==== Information

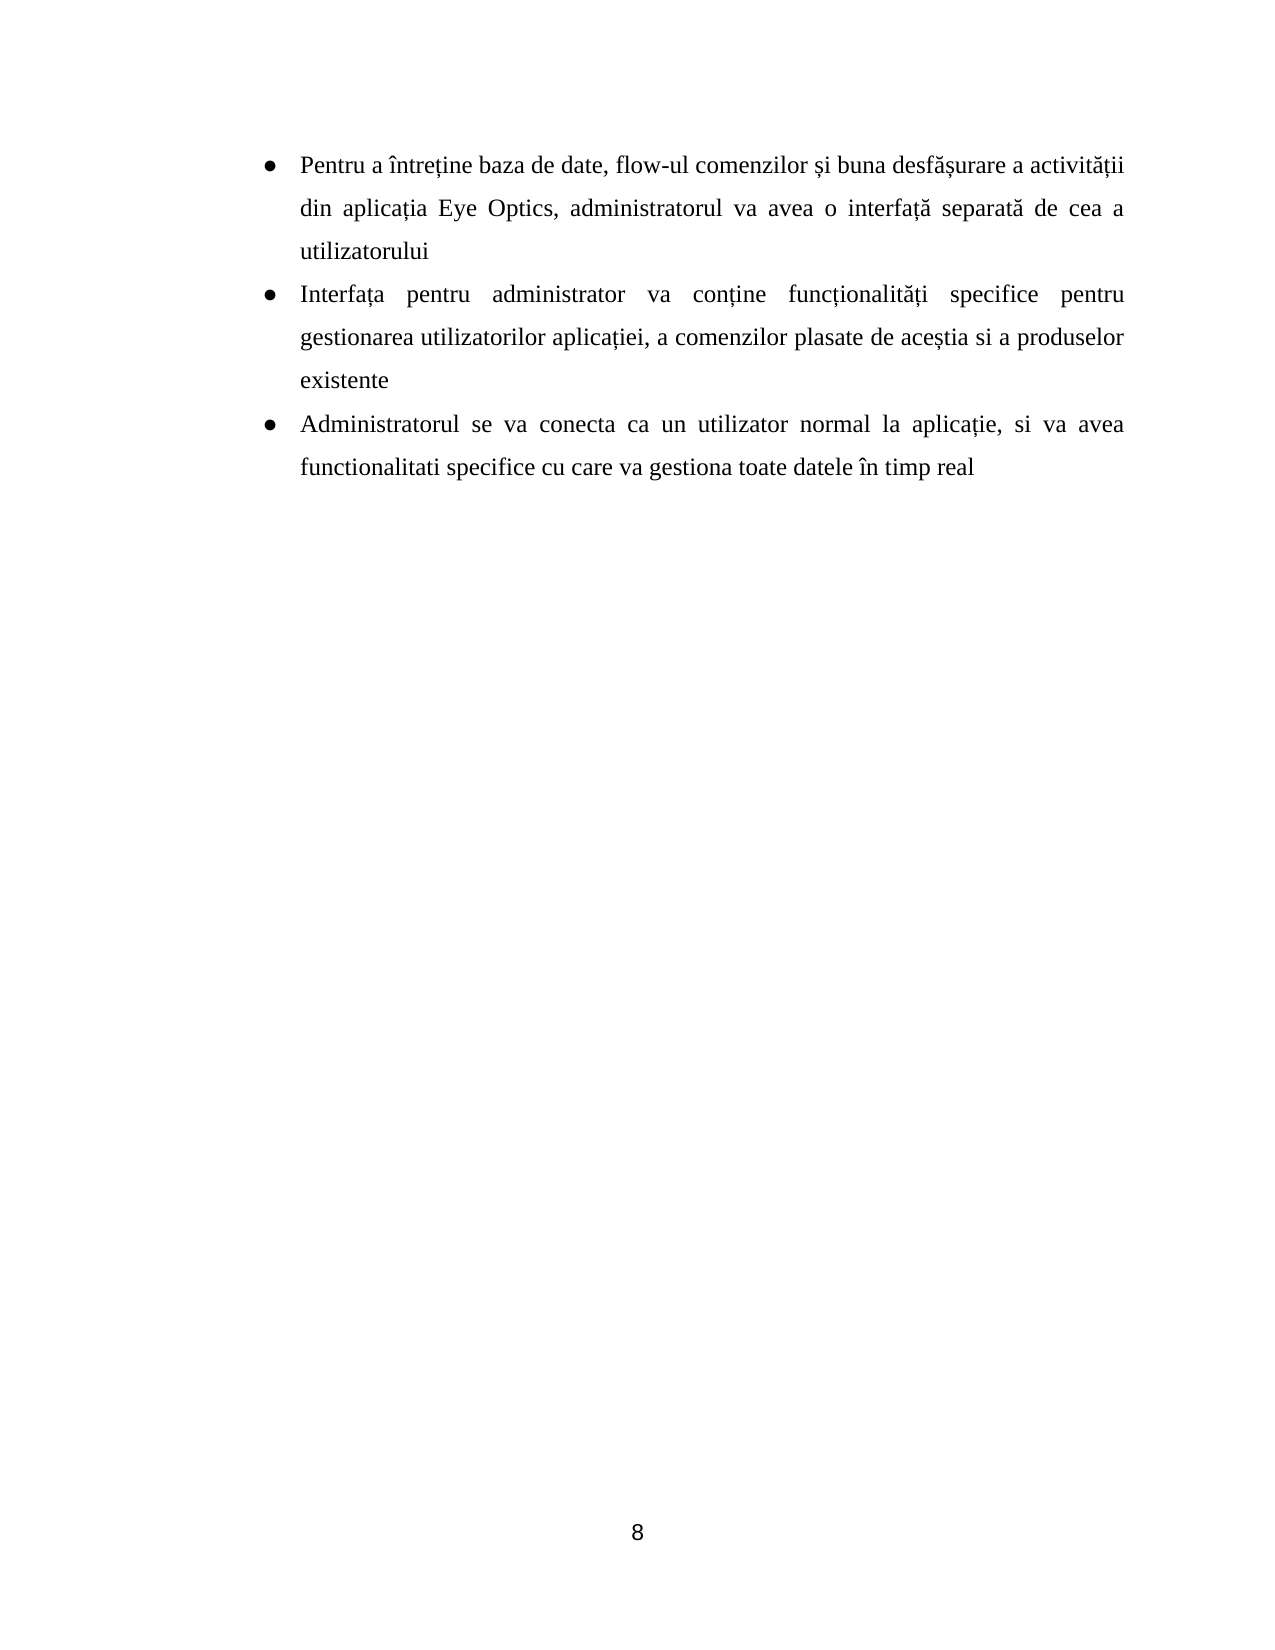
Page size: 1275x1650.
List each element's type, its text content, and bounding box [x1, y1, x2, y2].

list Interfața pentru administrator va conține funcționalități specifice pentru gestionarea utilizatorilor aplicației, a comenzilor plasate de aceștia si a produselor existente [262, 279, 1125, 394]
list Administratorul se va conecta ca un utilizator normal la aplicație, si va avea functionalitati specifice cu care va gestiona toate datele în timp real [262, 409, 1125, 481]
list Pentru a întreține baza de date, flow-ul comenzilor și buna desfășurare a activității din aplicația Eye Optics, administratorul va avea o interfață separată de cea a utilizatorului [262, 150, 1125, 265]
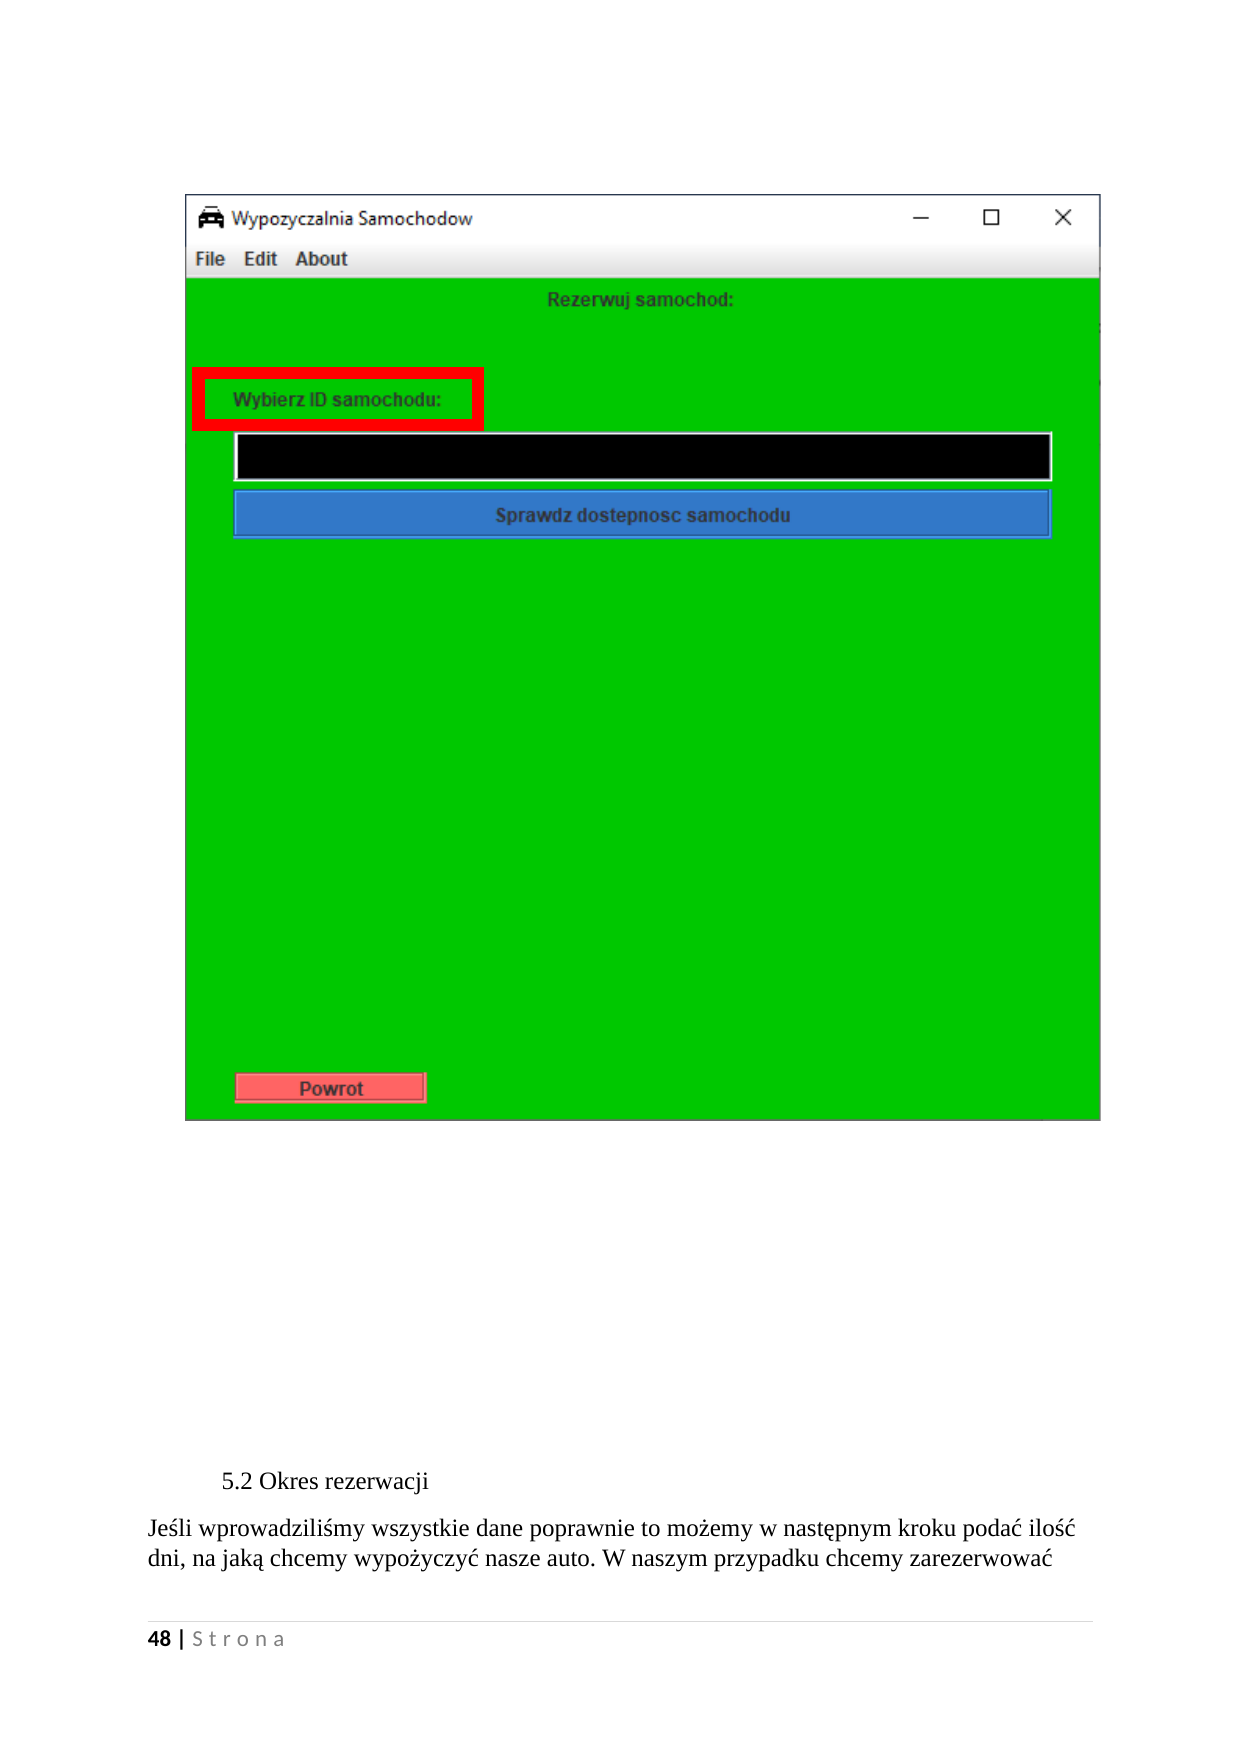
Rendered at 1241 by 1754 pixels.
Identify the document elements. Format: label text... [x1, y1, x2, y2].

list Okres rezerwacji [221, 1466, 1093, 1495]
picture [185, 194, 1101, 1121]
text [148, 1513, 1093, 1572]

========

→ **About this task**: Go through the material and set it down again exactly, but without any pictures.

→ **Solution for this exercise**:
Page size: 1275x1650.
List each element's type, its text content, and bounding box [x1, y1, x2, y2].

list Interfața pentru administrator va conține funcționalități specifice pentru gestionarea utilizatorilor aplicației, a comenzilor plasate de aceștia si a produselor existente [262, 279, 1125, 394]
list Administratorul se va conecta ca un utilizator normal la aplicație, si va avea functionalitati specifice cu care va gestiona toate datele în timp real [262, 409, 1125, 481]
list Pentru a întreține baza de date, flow-ul comenzilor și buna desfășurare a activității din aplicația Eye Optics, administratorul va avea o interfață separată de cea a utilizatorului [262, 150, 1125, 265]
Rendered at 1241 by 1754 pixels.
Identify the document elements. Format: label text... [x1, y1, x2, y2].

list Okres rezerwacji [221, 1466, 1093, 1495]
picture [185, 194, 1101, 1121]
text [148, 1513, 1093, 1572]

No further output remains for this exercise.